Summary
Fibrous dysplasia is an uncommon, benign disorder characterized by a tumor-like proliferation of fibro-osseous tissue. The cause of fibrous dysplasia is unknown. It may either present as monostoic, affecting one bone, or polystoic, affecting many bones. Fibrous dysplasia is usually found in the proximal femur, tibia, humerus, ribs, and craniofacial bones in decreasing order of incidence.Polyostotic cases can affect multiple adjacent bones or multiple extremities.
Complete Information on this Tumor
Fibrous dysplasia is an uncommon, benign disorder characterized by a tumor-like proliferation of fibro-osseous tissue. The cause of fibrous dysplasia is unknown. Most cases of fibrous dysplasia display no particular pattern of inheritance. Fibrous dysplasia can present as an autosomal dominant disorder affecting the mandible and maxilla bones in children in their teenage years.
The tissue in the tumor is immature, woven bone that cannot differentiate in to mature, lamellar bone. This may be due to a mutation in a cell surface protein. There may be a relationship between the c-fos proto-oncogene and the development of fibrous dysplasia. This is a somatic mutation, rather than in the germline. The abnormality is limited to the tissues within the lesions. The cells have an increased number of hormone receptors, which may explain why these lesions become more active during pregnancy. This author has seen patients who have increased pain in their fibrous dysplasia lesions linked to their monthly menstrual cycle.
Also, polystotic fibrous dysplasia is known to have multiple associations with other disorders. The combination of polyostotic fibrous dysplasia, precocious puberty, and cafe au lait spots is called Albright's syndrome. The association of fibrous dysplasia and soft tissue tumors has been given the name Mazabraud's syndrome. Other endocrine abnormalities including hyperthyroidism, Cushing's disease, thyromegaly, hypophosphatemia, and hyperprolactinemia have been associated with fibrous dysplasia.
Most patients are diagnosed with fibrous dysplasia in the first three decades of life. Cases of polyostotic fibrous dysplasia are typically diagnosed in the first decade of life. Females and males are equally affected.
Fibrous dysplasia can occur anywhere but is usually found in the proximal femur, tibia, humerus, ribs, and craniofacial bones in decreasing order of incidence. Skeletal deformities can occur as a result of repeated pathological fractures through affected bone. Polyostotic cases can affect multiple adjacent bones or multiple extremities.
Monostotic fibrous dysplasia may be completely asymptomatic and is often an incidental finding on x-ray. Pain and swelling at the site of the lesion can also be present. Female patients may have increased symptoms during pregnancy. Unfortunately, this tumor can also present as a pathological fracture that is followed by a nonunion or malunion.

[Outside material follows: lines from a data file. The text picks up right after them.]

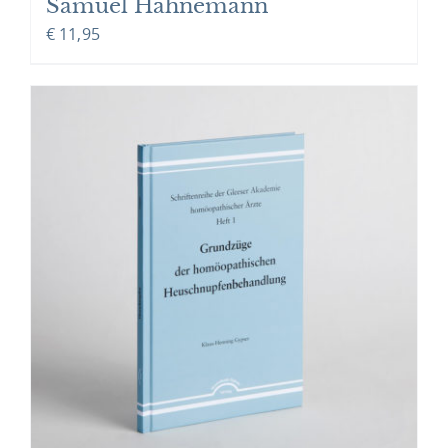
Samuel Hahnemann
€
11,95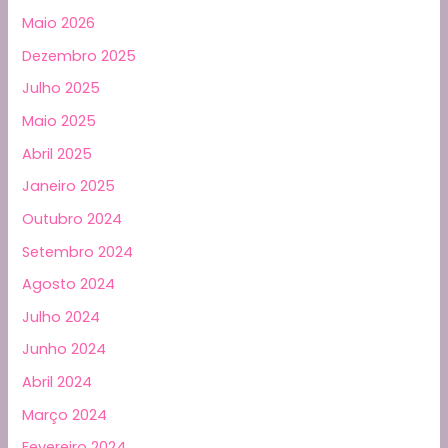
Maio 2026
Dezembro 2025
Julho 2025
Maio 2025
Abril 2025
Janeiro 2025
Outubro 2024
Setembro 2024
Agosto 2024
Julho 2024
Junho 2024
Abril 2024
Março 2024
Fevereiro 2024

T-99 bone scan uptake may be normal or increased. Bone scans are not helpful in diagnosing these lesions but can be useful in identifying asymptomatic lesions. MRI scans or CT scans can be helpful in delineating the extent of the lesion and identifying possible pathological fractures. Sarcomatous change within the lesion can be identified by MRI or CT scans.

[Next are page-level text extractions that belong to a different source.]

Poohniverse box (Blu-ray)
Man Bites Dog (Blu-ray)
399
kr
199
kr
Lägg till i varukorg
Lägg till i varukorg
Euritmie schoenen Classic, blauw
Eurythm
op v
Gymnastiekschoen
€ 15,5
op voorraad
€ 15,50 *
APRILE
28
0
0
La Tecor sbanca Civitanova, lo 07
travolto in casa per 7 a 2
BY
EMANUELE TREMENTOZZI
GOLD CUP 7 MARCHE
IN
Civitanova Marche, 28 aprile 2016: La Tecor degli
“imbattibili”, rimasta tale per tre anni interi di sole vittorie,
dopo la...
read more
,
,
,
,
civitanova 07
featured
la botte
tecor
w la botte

Surgery with curettage of the lesion can be associated with high rates of local recurrence. Painful long bone lesions can be stabilized by cortical grafting or implant fixation. Cortical strut grafts are preferred to a morselized cortical cancellous grafts, which can become replaced with the same immature fibrous lamellar bone that comprised the lesion. Curettage and bone grafting alone is best suited to lesions in non-weight bearing bones.

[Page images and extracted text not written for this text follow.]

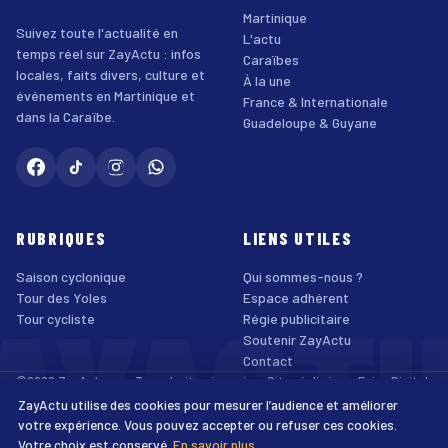
Martinique
Suivez toute l'actualité en
L'actu
temps réel sur ZayActu : infos
Caraïbes
locales, faits divers, culture et
À la une
événements en Martinique et
France & Internationale
dans la Caraïbe.
Guadeloupe & Guyane
RUBRIQUES
LIENS UTILES
Saison cyclonique
Qui sommes-nous ?
AYACT
Tour des Yoles
Espace adhérent
Tour cycliste
Régie publicitaire
Soutenir ZayActu
Contact
©2026 ZayActu.org. Tous droits réservés. · Site réalisé par
Enjoy Digital
Agency
ZayActu utilise des cookies pour mesurer l’audience et améliorer
↑
Mentions légales
Confidentialité
Cookies
CGU
Accessibilité
votre expérience. Vous pouvez accepter ou refuser ces cookies.
Votre choix est conservé.
En savoir plus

Lesions within the proximal femur are a particular challenge because they present in the young patients, and complications of treatment or from the tumor can lead to significant damage to the affected hip joint and long-term disability. These lesions should be evaluated carefully for risk of pathological fracture. It is the author's opinion that rigid, intramedullary fixation with the strongest possible device (a steel or titanium cephalomedullary nail) is the best method for treatment of proximal femoral lesions.
The authors feel that patients with symptomatic or large lesions from fibrous dysplasia should be placed on biphosphate medicines long-term. These medicines have proven effective in reducing symptoms and increasing cortical thickness. The author uses Fosamax 35 mg weekly for children and 70 mg weekly for adults. Any patient with fibrous dysplasia who has had surgical stabilization should be placed on Fosamax post-operative. Review the indications and dosage for Fosamax before prescribing. The use of Fosamax in children is not routine and should be managed carefully and conjunction with an experienced pediatrician. Large, symptomatic or critical lesions can be managed with intravenous bisphosphonate medicines, including zolendronic acid.